But -- you are an honest person and so your answers to my queries have given me the ability and the chance to help you on all levels, including the level you actually asked about. For all the levels of problems or responses in horses are tied together.

So as you have never done anything specific to help this horse to stand tied quietly, we will begin by asking you to up your skill level as well as your ability to observe accurately and understand what is going on in your horse's inner thoughts and emotions, which are what are manifested by her physical actions.

I want you to take the horse to the arena or other safe working area. Have her in a halter. Very quietly I want you to stand at her left shoulder and then pet your way back into her hinduarter area, so that she enjoys the whole process of having you go from standing at her shoulder to standing rather close to her left hipbone.

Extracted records

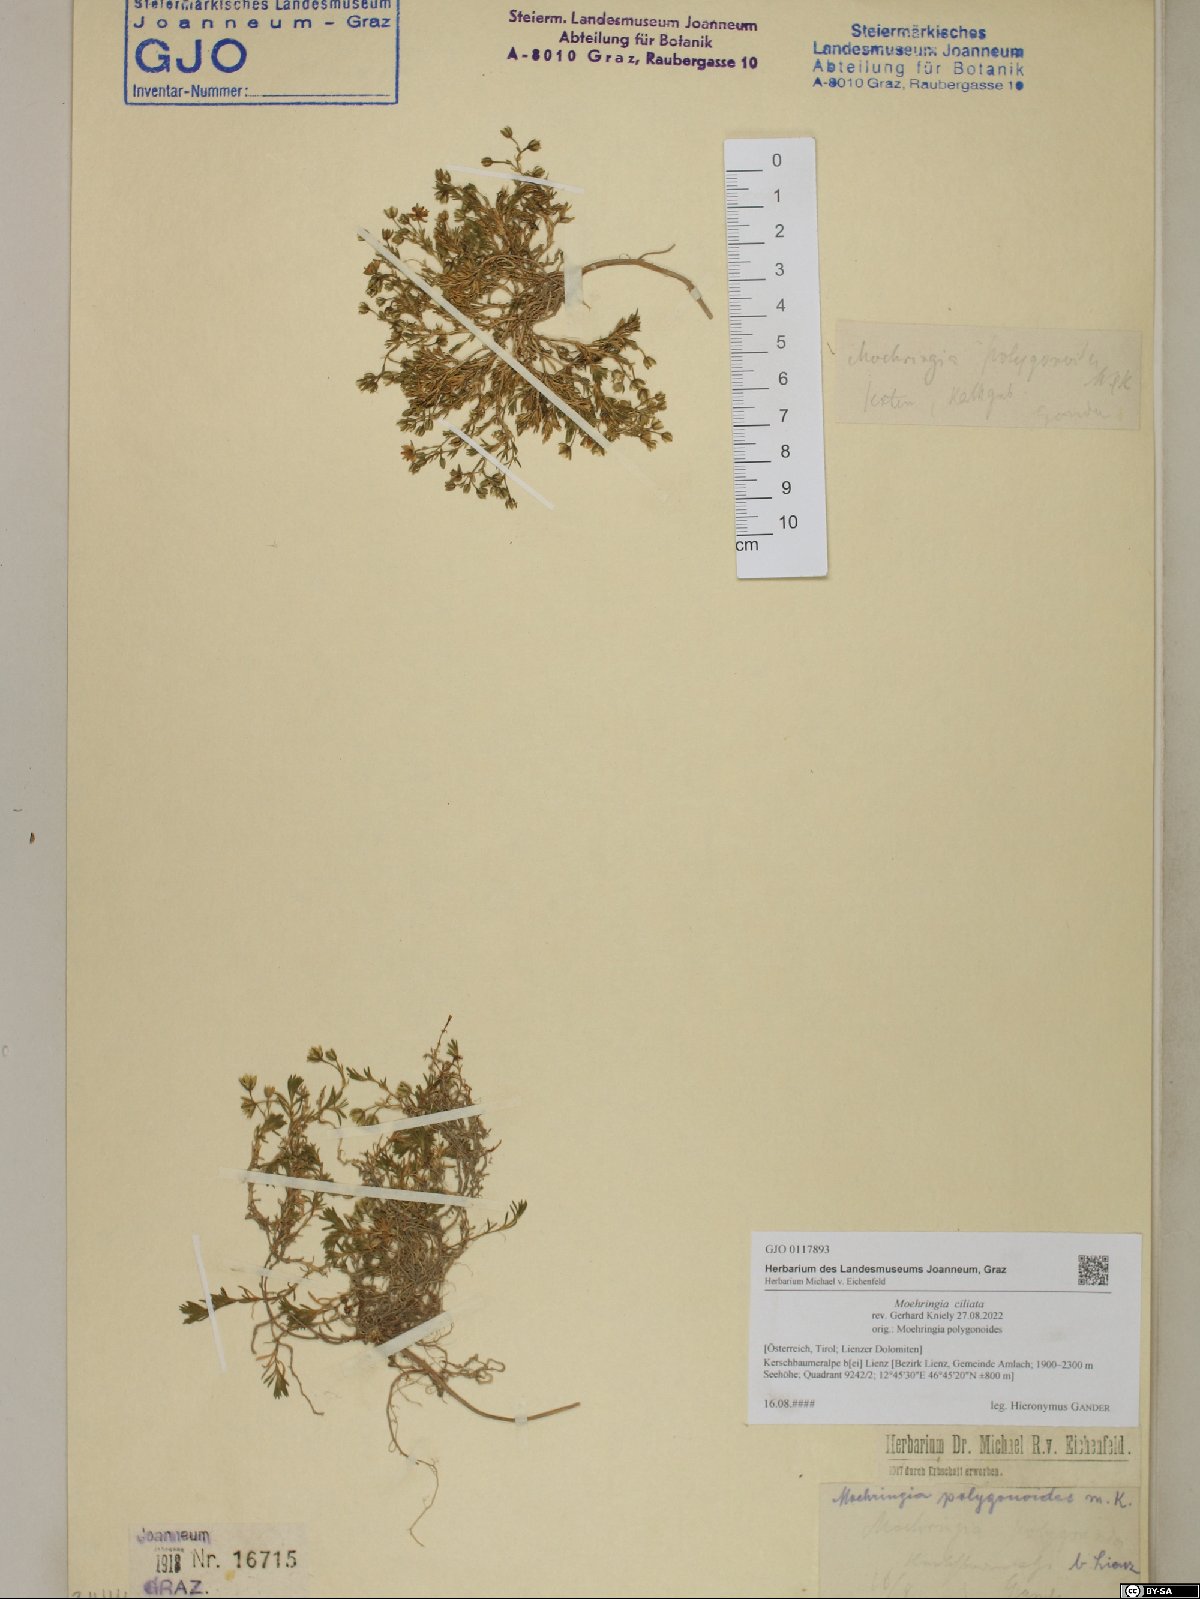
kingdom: Plantae
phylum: Tracheophyta
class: Magnoliopsida
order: Caryophyllales
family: Caryophyllaceae
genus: Moehringia
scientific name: Moehringia ciliata
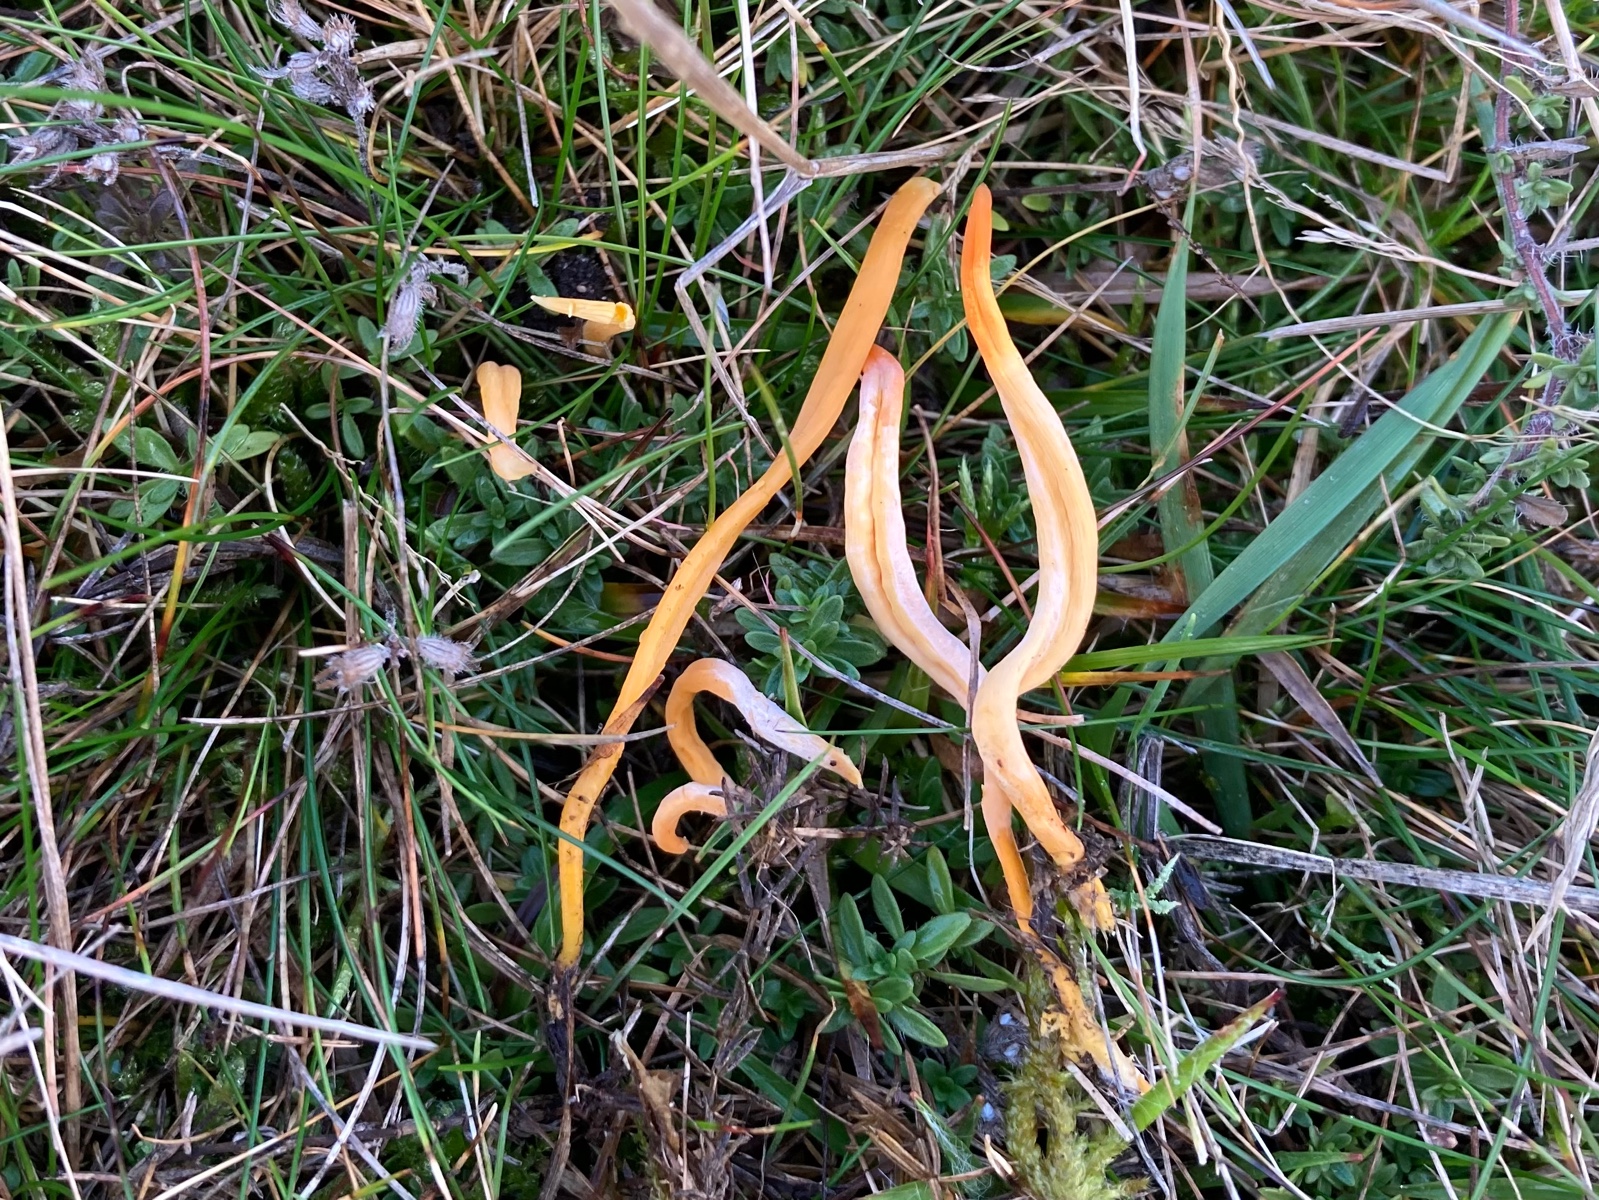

## WHAT YOU ARE ASKED TO DO
According to the passage on training the horse, where should the horse be taken first? These rows have no connection to the text above.

## EXERCISE OUTPUT
To the arena or another safe working area.